Kimbo Slice (Kevin Ferguson)
Popular mixed martial arts fighter Kevin “Kimbo Slice” Ferguson has died. He was 42.
Slice was stricken at his South Florida home and taken Monday afternoon to the Northwest Medical Center in Fort Lauderdale, a spokeswoman for the Coral Springs, Fla., Police told Yahoo Sports on Monday. He later died.
Sgt. Carla Kmiotek of the Coral Springs police told Yahoo Sports no foul play is suspected. She said the department dispatched a team of officers to Slice’s home because he is a public figure in order to control whatever crowd might gather.
“At 8 p.m. (ET) we received a call from TMZ,” Kmiotek said. “Our communications department confirmed with Northwest Medical that he is there. We did not receive a police or EMS call from the residence. There is no foul play suspected and there is no investigation. It is being handled as a medical incident.
Slice burst into prominence a little more than a decade ago, when videos of his infamous street fights were viewed millions of times on YouTube. He initially signed with Elite XC and drew huge ratings for his fights on CBS.

Excerpted records:
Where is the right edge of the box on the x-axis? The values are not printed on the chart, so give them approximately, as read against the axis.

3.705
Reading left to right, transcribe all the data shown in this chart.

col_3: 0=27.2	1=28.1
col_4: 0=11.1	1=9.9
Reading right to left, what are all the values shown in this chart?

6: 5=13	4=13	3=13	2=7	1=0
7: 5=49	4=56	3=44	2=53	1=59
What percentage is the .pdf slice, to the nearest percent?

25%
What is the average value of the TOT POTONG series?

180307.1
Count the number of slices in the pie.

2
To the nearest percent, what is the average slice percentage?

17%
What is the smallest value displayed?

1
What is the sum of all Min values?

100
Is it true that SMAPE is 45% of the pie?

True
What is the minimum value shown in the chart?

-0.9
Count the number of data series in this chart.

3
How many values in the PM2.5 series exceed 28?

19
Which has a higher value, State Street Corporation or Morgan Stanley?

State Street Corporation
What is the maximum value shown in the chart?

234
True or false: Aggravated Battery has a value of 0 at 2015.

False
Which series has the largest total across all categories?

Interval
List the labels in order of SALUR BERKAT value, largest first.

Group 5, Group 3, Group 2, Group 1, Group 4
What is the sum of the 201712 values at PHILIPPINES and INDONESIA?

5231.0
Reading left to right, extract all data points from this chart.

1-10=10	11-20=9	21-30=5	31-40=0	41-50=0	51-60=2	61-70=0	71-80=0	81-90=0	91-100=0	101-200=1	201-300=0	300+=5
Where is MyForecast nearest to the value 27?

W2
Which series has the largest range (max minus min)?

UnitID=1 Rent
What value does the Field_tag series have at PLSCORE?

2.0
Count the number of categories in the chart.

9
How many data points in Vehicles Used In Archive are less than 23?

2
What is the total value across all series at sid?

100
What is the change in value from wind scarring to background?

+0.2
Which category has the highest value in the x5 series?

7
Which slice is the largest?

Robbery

Prompt 1:
List every organization or company named in the Kimbo Slice article.
Prompt 2:
Shorten the paragraph of the Kimbo Slice article that begins "Sgt. Carla Kmiotek of the Coral Springs police" to a single sentence, keeping its main facts.
Prompt 3:
Continue the article about Kimbo Slice from the point where it stops.

Task answer 1:
Northwest Medical Center
Coral Springs Police
Yahoo Sports
TMZ
YouTube
Elite XC
CBS

Task answer 2:
Sgt. Carla Kmiotek of the Coral Springs police told Yahoo Sports that no foul play is suspected and that officers were sent to Slice's home to control any crowd, since he is a public figure.

Task answer 3:
In 2009, he signed a deal with the UFC to appear on Season 10 of “The Ultimate Fighter.” He was eliminated by Roy Nelson in the opening round, but appeared on the season finale and defeated Houston Alexander. He fought once more in the UFC and was knocked out in the second round of UFC 113 by Matt Mitrione.
Slice fought his last two fights in Bellator and drew huge television ratings for each. He defeated Ken Shamrock at Bellator 138 on June 19, 2015, and Dhafir Harris, aka Dada 5000 at Bellator 149 on Feb. 19. However, Slice tested positive for an anabolic steroid following that fight and the victory was turned to a no contest.
He had been scheduled to rematch James Thompson at Bellator 158 in London on July 16. Slice was 5-2-1 as a professional mixed martial artist. He also had seven pro boxing matches and was 7-0 with six knockouts.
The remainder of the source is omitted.